WHAT THE TASK ASKS: Go through the entries below and write each one out exactly.

(Saved entries)
┏━━

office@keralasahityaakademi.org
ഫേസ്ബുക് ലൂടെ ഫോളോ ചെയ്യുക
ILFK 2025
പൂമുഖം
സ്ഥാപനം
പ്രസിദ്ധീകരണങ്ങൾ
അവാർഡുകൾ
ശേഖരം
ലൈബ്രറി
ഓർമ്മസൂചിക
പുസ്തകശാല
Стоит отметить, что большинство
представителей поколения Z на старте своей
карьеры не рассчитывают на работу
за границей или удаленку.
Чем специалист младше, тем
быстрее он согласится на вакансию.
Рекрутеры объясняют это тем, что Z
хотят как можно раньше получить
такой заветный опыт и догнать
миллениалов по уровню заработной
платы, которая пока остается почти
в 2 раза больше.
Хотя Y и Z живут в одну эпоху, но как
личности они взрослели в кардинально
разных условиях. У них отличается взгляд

┗━━

SOLUTION FOR THIS TASK:
office@keralasahityaakademi.org
ഫേസ്ബുക് ലൂടെ ഫോളോ ചെയ്യുക
ILFK 2025
പൂമുഖം
സ്ഥാപനം
പ്രസിദ്ധീകരണങ്ങൾ
അവാർഡുകൾ
ശേഖരം
ലൈബ്രറി
ഓർമ്മസൂചിക
പുസ്തകശാല
Стоит отметить, что большинство
представителей поколения Z на старте своей
карьеры не рассчитывают на работу
за границей или удаленку.
Чем специалист младше, тем
быстрее он согласится на вакансию.
Рекрутеры объясняют это тем, что Z
хотят как можно раньше получить
такой заветный опыт и догнать
миллениалов по уровню заработной
платы, которая пока остается почти
в 2 раза больше.
Хотя Y и Z живут в одну эпоху, но как
личности они взрослели в кардинально
разных условиях. У них отличается взгляд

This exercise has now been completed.